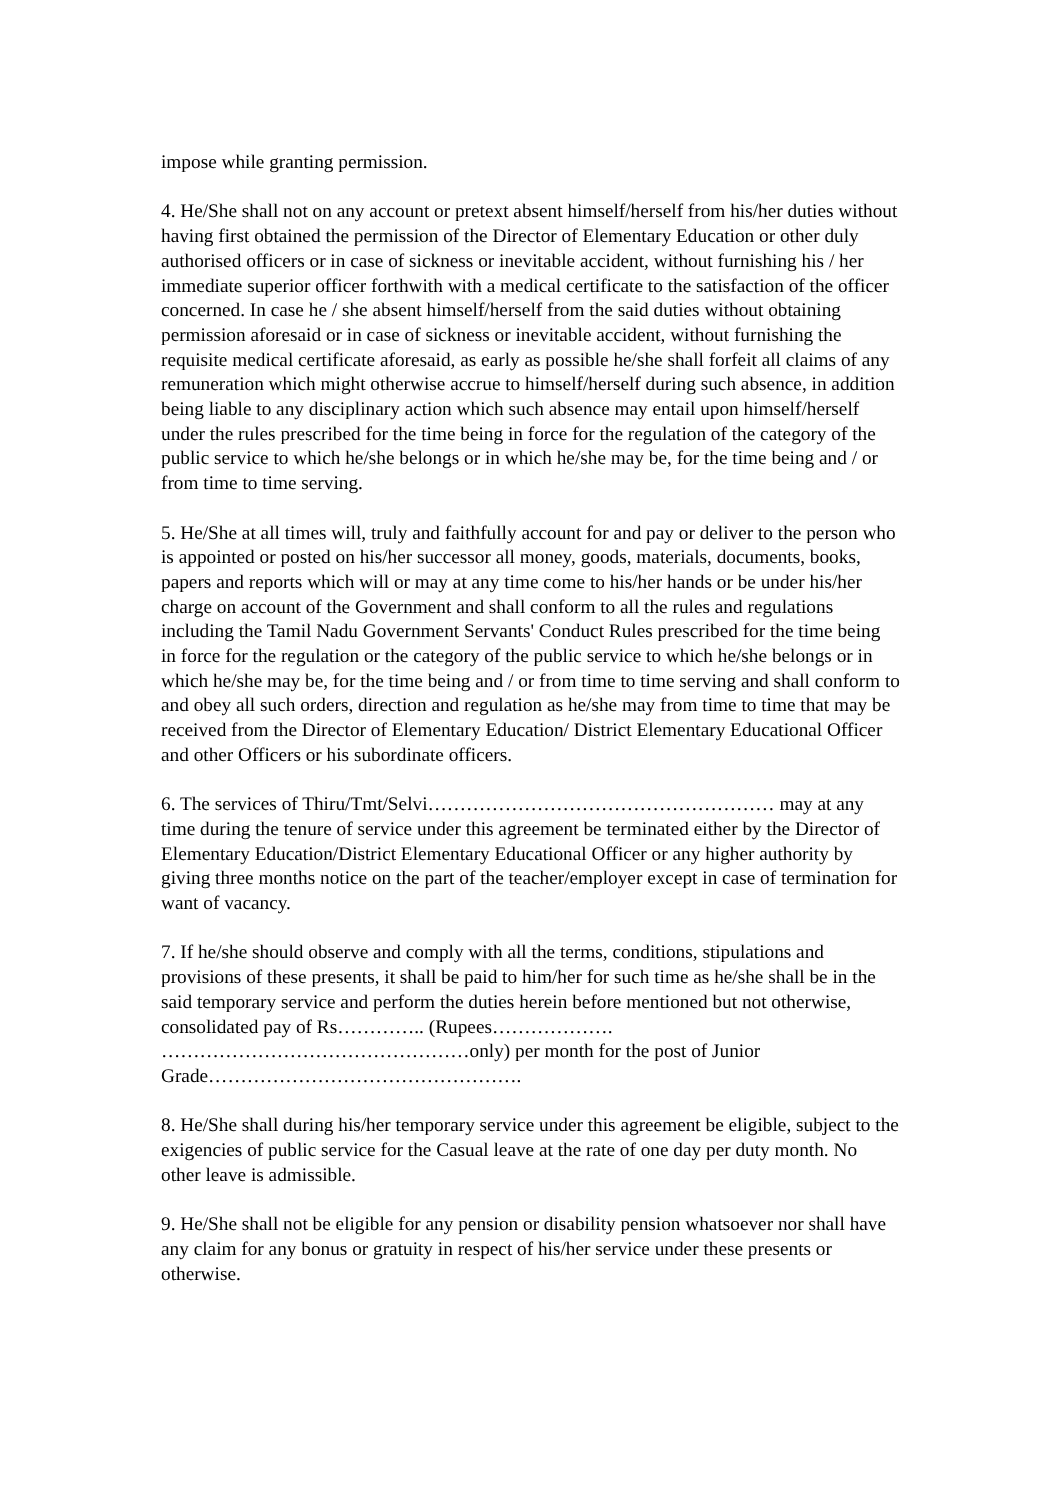impose while granting permission.
4. He/She shall not on any account or pretext absent himself/herself from his/her duties without having first obtained the permission of the Director of Elementary Education or other duly authorised officers or in case of sickness or inevitable accident, without furnishing his / her immediate superior officer forthwith with a medical certificate to the satisfaction of the officer concerned. In case he / she absent himself/herself from the said duties without obtaining permission aforesaid or in case of sickness or inevitable accident, without furnishing the requisite medical certificate aforesaid, as early as possible he/she shall forfeit all claims of any remuneration which might otherwise accrue to himself/herself during such absence, in addition being liable to any disciplinary action which such absence may entail upon himself/herself under the rules prescribed for the time being in force for the regulation of the category of the public service to which he/she belongs or in which he/she may be, for the time being and / or from time to time serving.
5. He/She at all times will, truly and faithfully account for and pay or deliver to the person who is appointed or posted on his/her successor all money, goods, materials, documents, books, papers and reports which will or may at any time come to his/her hands or be under his/her charge on account of the Government and shall conform to all the rules and regulations including the Tamil Nadu Government Servants' Conduct Rules prescribed for the time being in force for the regulation or the category of the public service to which he/she belongs or in which he/she may be, for the time being and / or from time to time serving and shall conform to and obey all such orders, direction and regulation as he/she may from time to time that may be received from the Director of Elementary Education/ District Elementary Educational Officer and other Officers or his subordinate officers.
6. The services of Thiru/Tmt/Selvi……………………………………………… may at any time during the tenure of service under this agreement be terminated either by the Director of Elementary Education/District Elementary Educational Officer or any higher authority by giving three months notice on the part of the teacher/employer except in case of termination for want of vacancy.
7. If he/she should observe and comply with all the terms, conditions, stipulations and provisions of these presents, it shall be paid to him/her for such time as he/she shall be in the said temporary service and perform the duties herein before mentioned but not otherwise, consolidated pay of Rs………….. (Rupees………………. …………………………………………only) per month for the post of Junior Grade………………………………………….
8. He/She shall during his/her temporary service under this agreement be eligible, subject to the exigencies of public service for the Casual leave at the rate of one day per duty month. No other leave is admissible.
9. He/She shall not be eligible for any pension or disability pension whatsoever nor shall have any claim for any bonus or gratuity in respect of his/her service under these presents or otherwise.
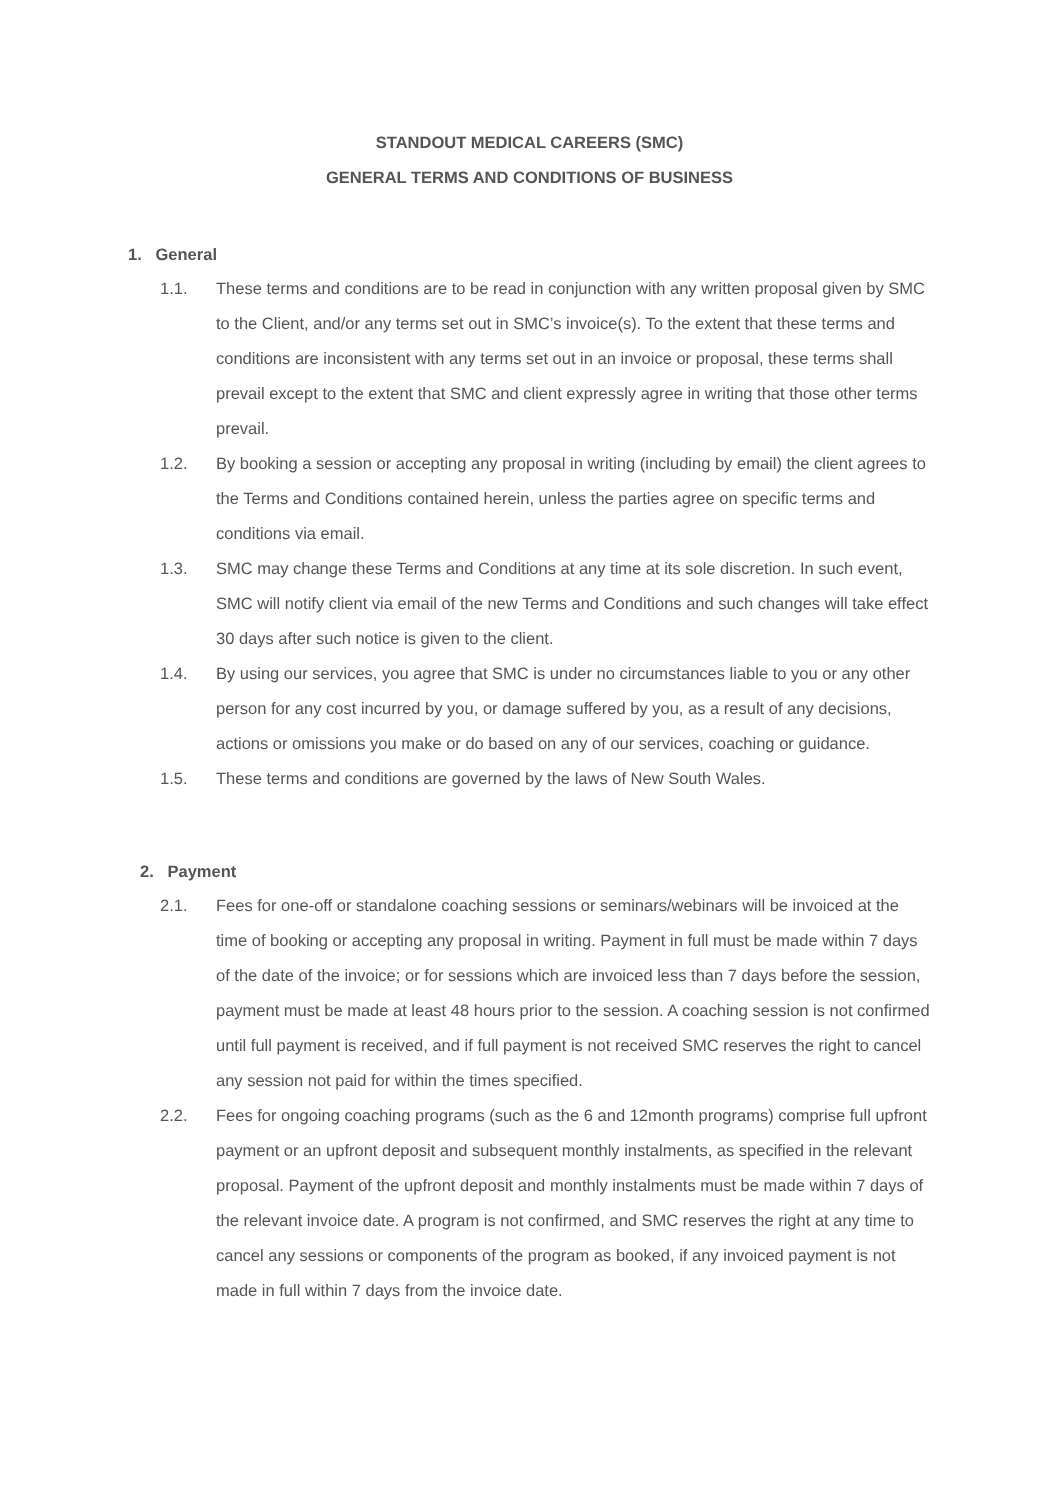STANDOUT MEDICAL CAREERS (SMC)
GENERAL TERMS AND CONDITIONS OF BUSINESS
1. General
1.1. These terms and conditions are to be read in conjunction with any written proposal given by SMC to the Client, and/or any terms set out in SMC’s invoice(s). To the extent that these terms and conditions are inconsistent with any terms set out in an invoice or proposal, these terms shall prevail except to the extent that SMC and client expressly agree in writing that those other terms prevail.
1.2. By booking a session or accepting any proposal in writing (including by email) the client agrees to the Terms and Conditions contained herein, unless the parties agree on specific terms and conditions via email.
1.3. SMC may change these Terms and Conditions at any time at its sole discretion. In such event, SMC will notify client via email of the new Terms and Conditions and such changes will take effect 30 days after such notice is given to the client.
1.4. By using our services, you agree that SMC is under no circumstances liable to you or any other person for any cost incurred by you, or damage suffered by you, as a result of any decisions, actions or omissions you make or do based on any of our services, coaching or guidance.
1.5. These terms and conditions are governed by the laws of New South Wales.
2. Payment
2.1. Fees for one-off or standalone coaching sessions or seminars/webinars will be invoiced at the time of booking or accepting any proposal in writing. Payment in full must be made within 7 days of the date of the invoice; or for sessions which are invoiced less than 7 days before the session, payment must be made at least 48 hours prior to the session. A coaching session is not confirmed until full payment is received, and if full payment is not received SMC reserves the right to cancel any session not paid for within the times specified.
2.2. Fees for ongoing coaching programs (such as the 6 and 12month programs) comprise full upfront payment or an upfront deposit and subsequent monthly instalments, as specified in the relevant proposal. Payment of the upfront deposit and monthly instalments must be made within 7 days of the relevant invoice date. A program is not confirmed, and SMC reserves the right at any time to cancel any sessions or components of the program as booked, if any invoiced payment is not made in full within 7 days from the invoice date.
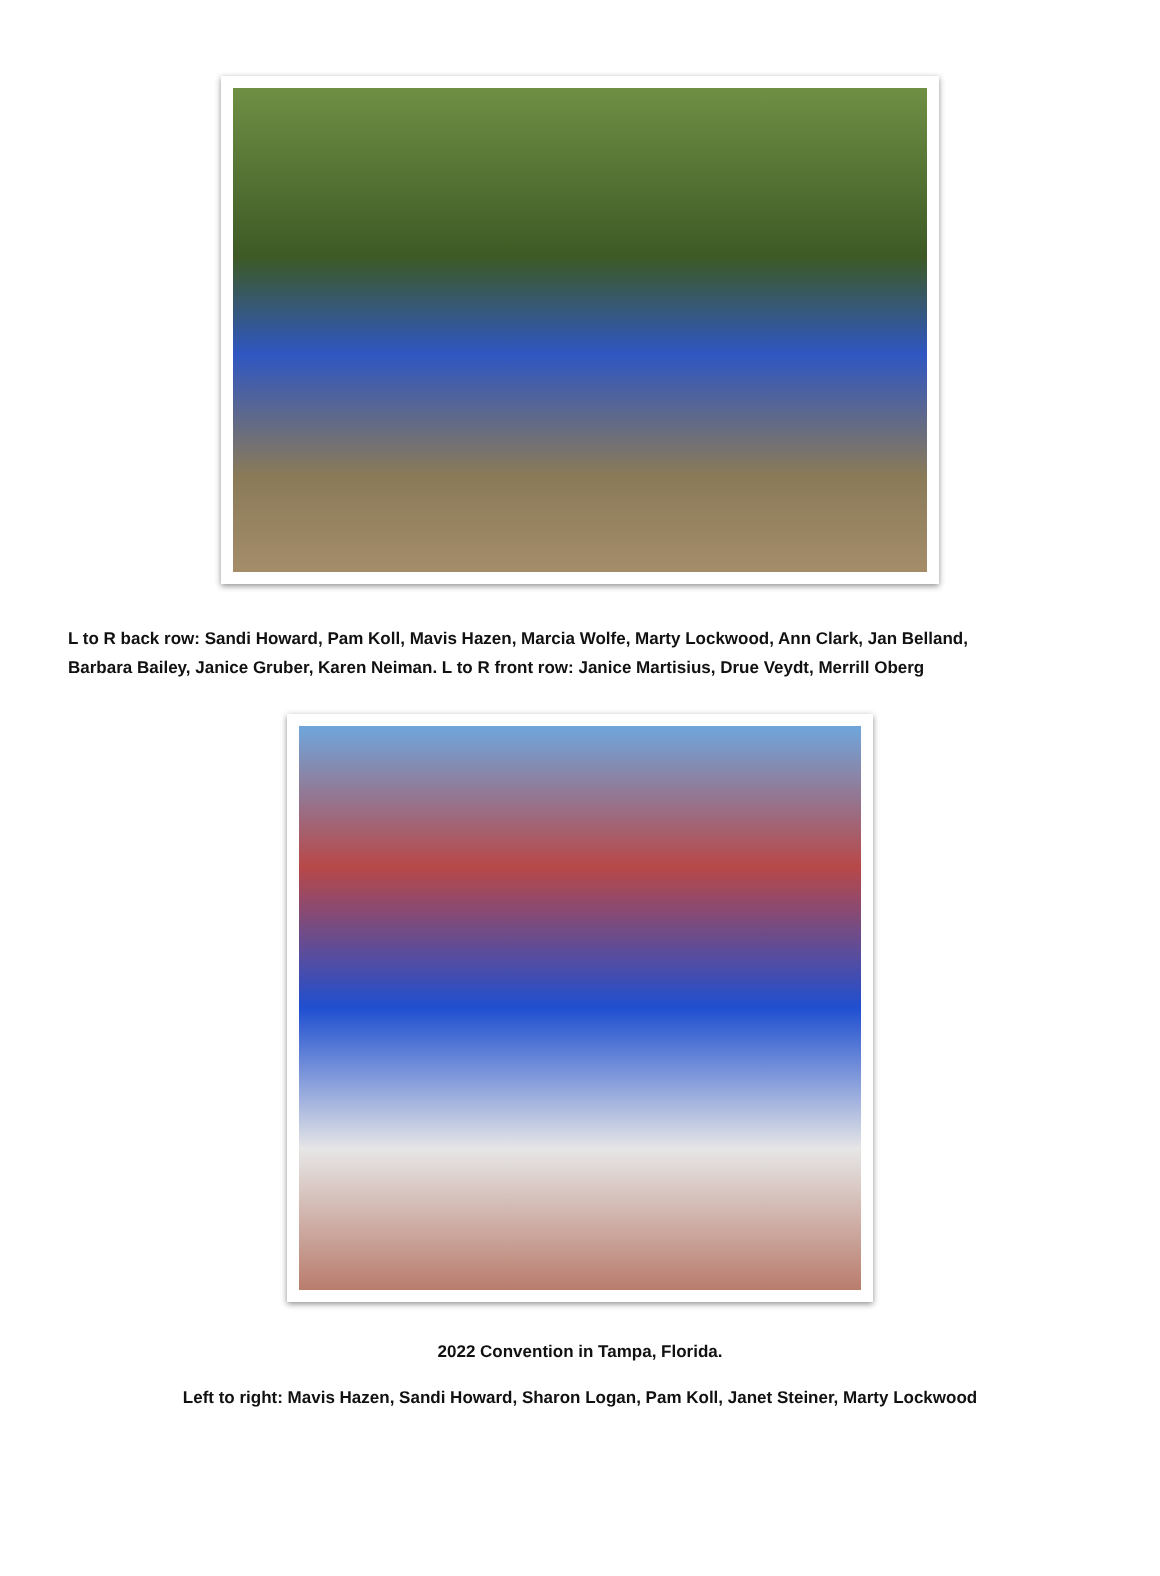L to R back row: Sandi Howard, Pam Koll, Mavis Hazen, Marcia Wolfe, Marty Lockwood, Ann Clark, Jan Belland,
Barbara Bailey, Janice Gruber, Karen Neiman. L to R front row: Janice Martisius, Drue Veydt, Merrill Oberg
2022 Convention in Tampa, Florida.
Left to right: Mavis Hazen, Sandi Howard, Sharon Logan, Pam Koll, Janet Steiner, Marty Lockwood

- [Exercise] Among the entries, copy every line containing the word "Educational".

- [Your response]
5. He/She at all times will, truly and faithfully account for and pay or deliver to the person who is appointed or posted on his/her successor all money, goods, materials, documents, books, papers and reports which will or may at any time come to his/her hands or be under his/her charge on account of the Government and shall conform to all the rules and regulations including the Tamil Nadu Government Servants' Conduct Rules prescribed for the time being in force for the regulation or the category of the public service to which he/she belongs or in which he/she may be, for the time being and / or from time to time serving and shall conform to and obey all such orders, direction and regulation as he/she may from time to time that may be received from the Director of Elementary Education/ District Elementary Educational Officer and other Officers or his subordinate officers.
6. The services of Thiru/Tmt/Selvi……………………………………………… may at any time during the tenure of service under this agreement be terminated either by the Director of Elementary Education/District Elementary Educational Officer or any higher authority by giving three months notice on the part of the teacher/employer except in case of termination for want of vacancy.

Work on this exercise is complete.